Maryam Shafiei1
1School Of Architecture, University Of Queensland, , Australia
The scholarship on rural transformation of landscapes have frequently treated the city and village as segregated entities at opposite poles of society. Iranian cities and villages, however, from time immemorial, have been part of the ‘sedentary’ continuum, with constant conflicts with the other societal pole – ‘mobile nomads’ – over issues of land possession and its management. In effect, these protracted conflicts have directly influenced the formation and transformation of human settlements in Iran. Within this framework and by challenging the alleged city-village polarity, this paper explores how nomadic-sedentary conflicts, both in traditional and contemporary terms, could potentially be employed as the ‘operative tool’ towards re-thinking recent physical and spatial transformations of rural settlements in Iran and other Asian countries with similar nomadic backgrounds. Accordingly, the paper argues that the decline in nomadic populations and their political power in recent decades has resulted in the overthrow of traditional nomadic-sedentary polarity, catalysing the rise of ‘new nomadism’ trends, and profoundly impacting the physical and spatial structures of rural communities.
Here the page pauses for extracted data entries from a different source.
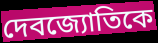
দেবজ্যোতিকে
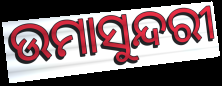
ଉମାସୁନ୍ଦରୀ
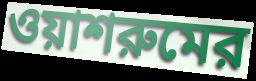
ওয়াশরুমের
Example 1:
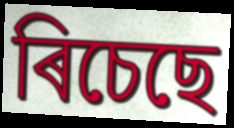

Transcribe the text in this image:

ৰিচেছে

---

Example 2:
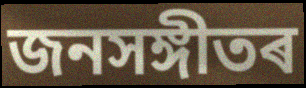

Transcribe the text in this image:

জনসঙ্গীতৰ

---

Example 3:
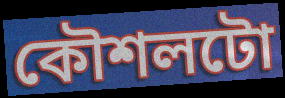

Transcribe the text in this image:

কৌশলটো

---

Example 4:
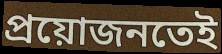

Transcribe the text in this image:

প্ৰয়োজনতেই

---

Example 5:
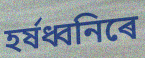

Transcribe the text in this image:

হৰ্ষধ্বনিৰে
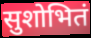
सुशोभितं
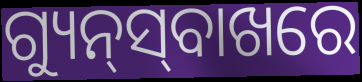
ଗ୍ୟୁନ୍‍ସ୍‍ବାଖରେ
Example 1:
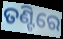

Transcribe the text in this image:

ତଣ୍ଟିରେ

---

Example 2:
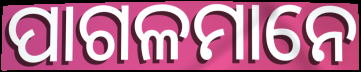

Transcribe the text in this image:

ପାଗଳମାନେ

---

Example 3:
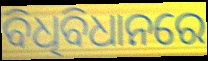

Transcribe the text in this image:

ବିଧିବିଧାନରେ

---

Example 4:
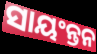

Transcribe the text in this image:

ସାୟଂନ୍ତନ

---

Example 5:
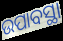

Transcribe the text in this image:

ଉପାବସ୍ଥା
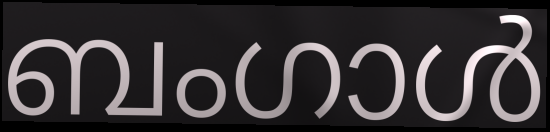
ബംഗാൾ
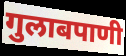
गुलाबपाणी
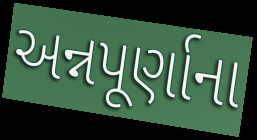
અન્નપૂર્ણાના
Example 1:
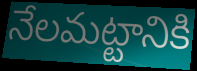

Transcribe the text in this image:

నేలమట్టానికి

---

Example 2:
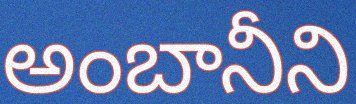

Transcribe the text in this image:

అంబానీని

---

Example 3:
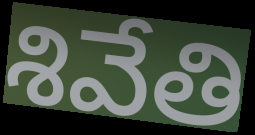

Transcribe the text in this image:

శివేతి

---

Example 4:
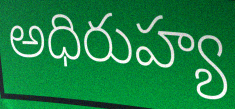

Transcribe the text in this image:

అధిరుహ్య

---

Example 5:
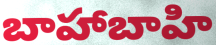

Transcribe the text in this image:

బాహాబాహి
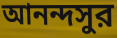
আনন্দসুর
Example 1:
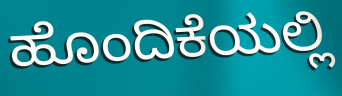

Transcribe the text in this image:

ಹೊಂದಿಕೆಯಲ್ಲಿ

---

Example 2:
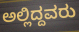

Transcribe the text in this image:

ಅಲ್ಲಿದ್ದವರು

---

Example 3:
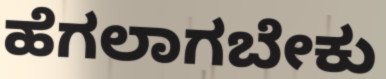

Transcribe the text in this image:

ಹೆಗಲಾಗಬೇಕು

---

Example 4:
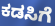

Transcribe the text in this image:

ಕಡಸಿಗೆ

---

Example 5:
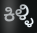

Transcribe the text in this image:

ಕಿಳ್ಳಿ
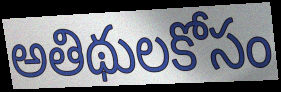
అతిథులకోసం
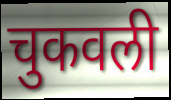
चुकवली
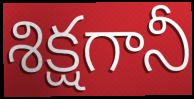
శిక్షగానీ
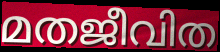
മതജീവിത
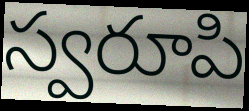
స్వరూపి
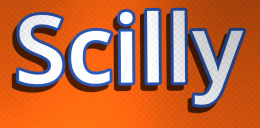
Scilly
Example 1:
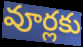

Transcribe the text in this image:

వూర్లకు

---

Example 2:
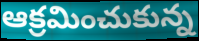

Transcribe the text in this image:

ఆక్రమించుకున్న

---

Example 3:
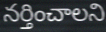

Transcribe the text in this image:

నర్తించాలని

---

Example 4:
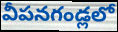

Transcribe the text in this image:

వీపనగండ్లలో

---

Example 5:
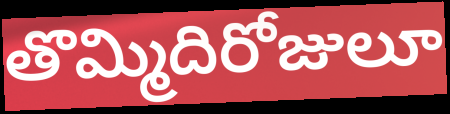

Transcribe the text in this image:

తొమ్మిదిరోజులూ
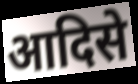
आदिसे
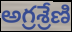
అగ్రశ్రేణి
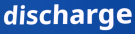
discharge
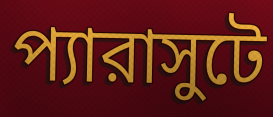
প্যারাসুটে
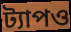
ট্যাপও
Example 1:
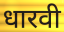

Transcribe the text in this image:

धारवी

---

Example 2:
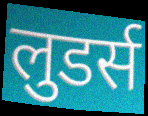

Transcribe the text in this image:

लुडर्स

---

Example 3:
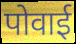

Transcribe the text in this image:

It subsequently examines how this alternative perception would facilitate a better understanding of the ‘hybridity’ that emerged within contemporary rural settlements both in Iran and beyond.
Biography
Maryam Shafiei is a PhD candidate at the School of Architecture – University of Queensland. She holds a Bachelors and Masters of Architecture from Iran. Maryam’s research interests span subjects in urban history and rural/urban morphology, especially the examination of physical and spatial transformations of rural and urban spaces.